Des coups de feux, une femme fatale abandonnée par son amant, un mari mort, un policier qui tombe sous les charmes de la principale suspecte, un homme amnésique qui ressurgit du passé… tout porterait à croire qu’on se trouve en face des Tueurs de Robert Siodmak ou autre Angel Face de Preminger. Hélas, il me faut bien vous l’avouer, ce n’est que du nouveau film de Valeria Sarmiento qu’il va être ici question.
L’intrigue tarabiscotée qu’on doit à Raoul Ruiz -son compagnon dans la vie pour les amateurs de ragots mondains- n’a rien en soi qui puisse déplaire. Et puis, on ne le répétera jamais assez, un scénario ne fait pas un film, pas plus dans un sens que dans l’autre. Et justement c’est peut-être là le hic. Car pour ce qui est du cinéma -mise en scène pour la Nouvelle Vague critique, cinématographe pour Bresson- Valeria Sarmiento ne semble pas avoir le début d’une idée. Résultat : tout miser sur l’ambiance. Vous savez… la lumière déclinante aux reflets mordorés, la petite musique étrange qui revient toutes les cinq minutes frapper à vos oreilles, et l’intrigue quelque peu obscure. Mais que se passe-t-il donc devrait se questionner à chaque retournement de situation le spectateur, s’il n’avait depuis longtemps sombré dans un profond sommeil.
Bien qu’elle ait, paraît-il, fait ses classes de monteuse chez Ruiz, Kramer, ou quelque doyen du cinéma tel Luc Moullet, Valeria Sarmiento ne semble même pas avoir appris à construire le rythme d’un film. Puisqu’il s’agissait apparemment de faire un Usual Suspect à la sauce européenne, ceci eut été la première des choses à prendre en compte. Mais c’est bien connu : nous n’avons pas le professionnalisme des requins hollywoodiens. Quant au reste de la mise en scène, elle est d’une banalité effrayante, rivalisant avec les téléfilms que France 2 ose encore, chaque semaine, servir à ses malheureux spectateurs. En guise de mise en scène la chère Valeria se contente d’une illustration sans goût et surtout, ce qui est beaucoup plus grave, sans une idée de cinéma. En cinq mots cela fait : pas un plan à sauver. Alors vous me répliquerez sans doute une lueur suspecte brillant au fond de votre prunelle : « et Ornella Mutti ? ». Là, je devrais encore détruire vos illusions : savez-vous au moins quel âge elle a à l’heure qu’il est ?

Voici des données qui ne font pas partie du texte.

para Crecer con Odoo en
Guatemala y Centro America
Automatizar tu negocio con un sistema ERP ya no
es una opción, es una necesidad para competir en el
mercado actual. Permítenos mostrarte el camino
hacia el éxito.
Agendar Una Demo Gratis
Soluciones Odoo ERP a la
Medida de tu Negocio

Toute l’originalité de L’Inconnu de Strasbourg réside dans son intrigue à tiroirs et une fois ceux-ci ouverts, nous constatons qu’il n’y a rien. Chez Ruiz, de telles intrigues sont généralement révélatrices de la schizophrénie du personnage central, tout le film s’articulant autour de son aliénation à quelques images du passé ou aux fruits de son imagination. Et la mise en scène elle-même est subordonnée à la maladie de ses personnages : d’où les teintes prononcées de l’image, les distorsions de celles-ci. En faisant du « Ruiz light », Sarmiento s’exile du cinéma. Car faire durer ses plans trop (beaucoup trop) longtemps n’a jamais été synonyme de mise en scène, et cela n’a jamais contribué à ajouter au mystère de l’intrigue. Il faudra s’en souvenir la prochaine fois.

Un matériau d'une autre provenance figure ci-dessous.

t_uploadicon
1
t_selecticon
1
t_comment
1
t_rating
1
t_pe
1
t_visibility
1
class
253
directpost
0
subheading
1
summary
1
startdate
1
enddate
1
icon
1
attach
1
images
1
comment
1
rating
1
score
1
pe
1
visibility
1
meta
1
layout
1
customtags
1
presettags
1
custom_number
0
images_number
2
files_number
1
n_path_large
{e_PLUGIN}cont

Certains films sont des objets étranges, originaux et dont la nature, tout en reflétant le monde, s’apparente uniquement à leur médium. D’autres, prétendent à cette originalité et, oubliant d’où elle peut venir, ne sont que des objets insignifiants ou boursouflés. L’Inconnu de Strasbourg est de ceux-là. De ces films qui voudraient nous faire prendre des vessies pour des lanternes. Si Madame Sarmiento faisait plus de mathématiques, peut-être saurait-elle résoudre ses équations cinématographiques à plusieurs inconnues.